- _Assignment_:
The answer is the data repeated in full, with no pictures included.

(Saved data entries)

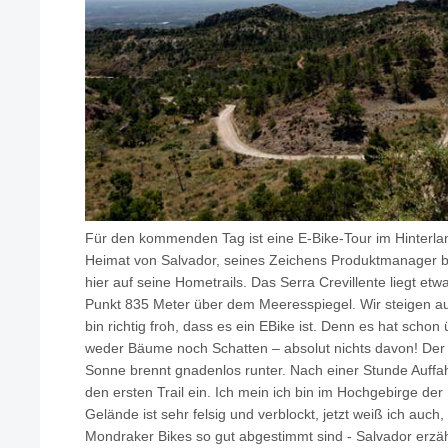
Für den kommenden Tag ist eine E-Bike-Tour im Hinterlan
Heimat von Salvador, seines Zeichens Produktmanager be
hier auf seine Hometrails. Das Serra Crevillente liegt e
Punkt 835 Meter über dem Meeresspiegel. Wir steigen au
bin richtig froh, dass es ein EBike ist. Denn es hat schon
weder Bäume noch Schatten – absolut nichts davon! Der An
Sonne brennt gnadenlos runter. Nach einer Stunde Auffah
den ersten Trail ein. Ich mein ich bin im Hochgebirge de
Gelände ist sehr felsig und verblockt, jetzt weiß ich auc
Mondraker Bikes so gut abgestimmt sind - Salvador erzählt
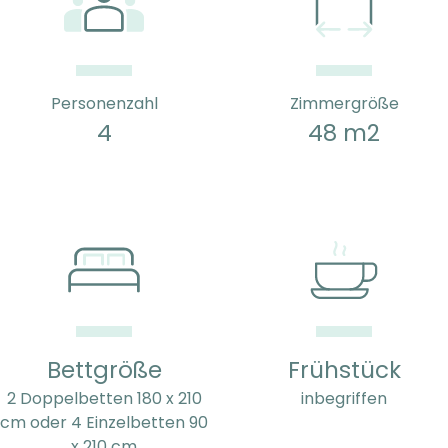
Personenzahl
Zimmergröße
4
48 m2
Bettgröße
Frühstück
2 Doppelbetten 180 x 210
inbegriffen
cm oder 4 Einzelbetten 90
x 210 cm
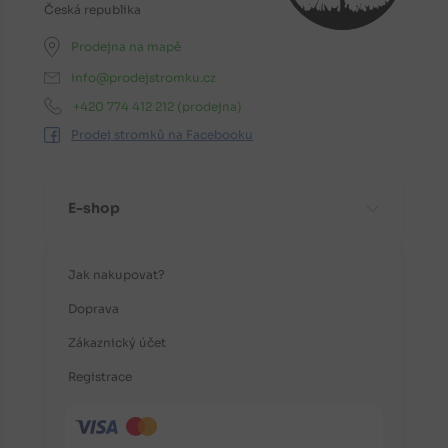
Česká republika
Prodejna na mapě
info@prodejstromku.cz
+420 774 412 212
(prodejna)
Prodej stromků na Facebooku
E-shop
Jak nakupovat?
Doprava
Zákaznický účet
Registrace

- _Response to this exercise_:
Für den kommenden Tag ist eine E-Bike-Tour im Hinterlan
Heimat von Salvador, seines Zeichens Produktmanager be
hier auf seine Hometrails. Das Serra Crevillente liegt e
Punkt 835 Meter über dem Meeresspiegel. Wir steigen au
bin richtig froh, dass es ein EBike ist. Denn es hat schon
weder Bäume noch Schatten – absolut nichts davon! Der An
Sonne brennt gnadenlos runter. Nach einer Stunde Auffah
den ersten Trail ein. Ich mein ich bin im Hochgebirge de
Gelände ist sehr felsig und verblockt, jetzt weiß ich auc
Mondraker Bikes so gut abgestimmt sind - Salvador erzählt
Personenzahl
Zimmergröße
4
48 m2
Bettgröße
Frühstück
2 Doppelbetten 180 x 210
inbegriffen
cm oder 4 Einzelbetten 90
x 210 cm
Česká republika
Prodejna na mapě
info@prodejstromku.cz
+420 774 412 212
(prodejna)
Prodej stromků na Facebooku
E-shop
Jak nakupovat?
Doprava
Zákaznický účet
Registrace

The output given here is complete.